Crème Simon was sold in pharmacies, perfumeries, hair salons around the world in the early 20th century. Distribution reached far and wide from France to US, London to Istanbul, and Russia and China. By the turn of the century, Crème Simon had set up base in 59, St Martin, Faubourg, Paris, in addition to its original Lyon address in 66 Rue de L'Universite, Lyon. It began marketing itself as No.1 unrivalled French brand and became one of the most sought after brands from France, which was already by then, renowned worldwide known for its superiority in skincare and toiletries preparation.

==Art Heritage==
Creme Simon was known to patronize rising artistic stars by commissioning them for marketing campaigns. From the 1920s, they started commissioning artists such as Emilio Vilà and Chéri Herouard, and later followed by several other leading art deco illustrators such as Léon Benigni, Charles Martin, and Jean-Gabriel Domergue, each with their own trademark style. The 1930s took another artistic turn, as they tapped the artistic talents of William Pera, Réne Vincent, Henri Sjoberg and Jean Adrien Mercier to illustrate their interpretations of Creme Simon ads. The 1940s saw more colorful printouts with artists like Bret Koch Ray, Libis, Montebello before the modern semi-surrealist works of Philippe Noyer in the 1950s.

The use of renowned photographers were especially prominent in their 1950s campaign. Most of their ads during this time featured the photographic works of Lucien Lorelle, who pioneered the first color photo lab and photography as an artform, and Sam Levin, who is often credited for the portrayal of Brigitte Bardot as an iconic cultural French figure with his early photos of her.

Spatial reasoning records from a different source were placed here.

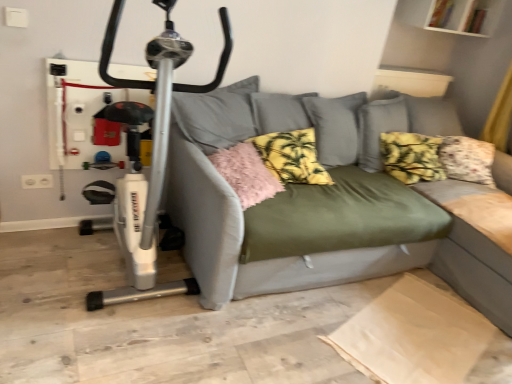
Question: From a real-world perspective, is olive green fabric couch at center physically located above or below pink fluffy pillow at center, arranged as the 3th pillow when viewed from the right?

Choices:
 (A) above
 (B) below

Answer: (B)

Question: Based on their positions, is olive green fabric couch at center located to the left or right of pink fluffy pillow at center, arranged as the 3th pillow when viewed from the right?

Choices:
 (A) left
 (B) right

Answer: (B)

Question: Which object is the closest to the yellow floral cushion at center, which is counted as the third pillow, starting from the left?

Choices:
 (A) pink fluffy pillow at center, which ranks as the first pillow in left-to-right order
 (B) white plastic exercise bike at left
 (C) yellow printed fabric pillow at center, which appears as the second pillow when viewed from the left
 (D) olive green fabric couch at center

Answer: (D)

Question: Considering the real-world distances, which object is farthest from the pink fluffy pillow at center, arranged as the 3th pillow when viewed from the right?

Choices:
 (A) white plastic exercise bike at left
 (B) yellow floral cushion at center, which ranks as the first pillow in right-to-left order
 (C) olive green fabric couch at center
 (D) yellow printed fabric pillow at center, which appears as the second pillow when viewed from the left

Answer: (B)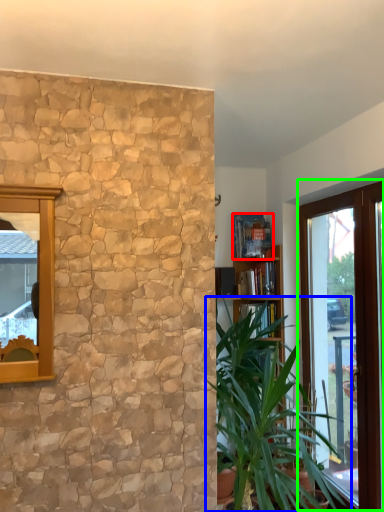
Question: Which object is the closest to the book (highlighted by a red box)? Choose among these: houseplant (highlighted by a blue box) or window (highlighted by a green box).

Choices:
 (A) houseplant
 (B) window

Answer: (B)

Commercial (film) advertisements were also made during that era. Some of which have been produced by Alexandre Alexeieff, who with his wife, invented the pinscreen and the animation technique of totalization. Crème Simon was one of his first commercial clients, for whom 3 animations (1935: The Two Armies; 1936: Game of Cards; The Birth of Venus) were created.

==Celebrity Endorsements==
Some of the earliest published celebrity endorsements for Crème Simon came from Adelina Patti (1902), a highly acclaimed opera singer described by many great opera composers as the finest singer of her era, who said in a newspaper published in 1902, "I have found Creme Simon very good indeed for restoring and reviving the complexion. It's as if roughness disappeared". Other celebrities known to have endorsed Creme Simon are Pauline Po (1922), who was Miss France 1920 and a popular French comedian; and Genevieve Felix (1923), a renowned French actress of the silent cinema who was once crowned the "Muse of Montmartre" in a beauty pageant associated with French nationalism, amongst others.

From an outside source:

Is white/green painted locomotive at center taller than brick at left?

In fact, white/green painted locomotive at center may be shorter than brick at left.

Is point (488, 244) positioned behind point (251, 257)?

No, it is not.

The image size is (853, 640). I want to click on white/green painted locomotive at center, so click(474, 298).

By the 1950s, Creme Simon took a heavier stance by leveraging on the drawing power of movie stars, from Dominique Wilms, a femme fatale in several French thriller and action movies in the 1950s to 60s; Christine Carère, Irène Tunc, and many other celebrities. Brigitte Bardot was also known to have credited Crème Simon in one of her autobiographical books.

==Movie Credits==
Creme Simon appeared in the award-winning French period musical drama, Paris36, directed by Christophe Barratier of The Chorus. Set in the 1920s, one of the main character, a young chanteuse, Douce (played by Nora Arnezeder), sang and alluded to Crème Simon's beauty properties during her auditioning scene in the movie.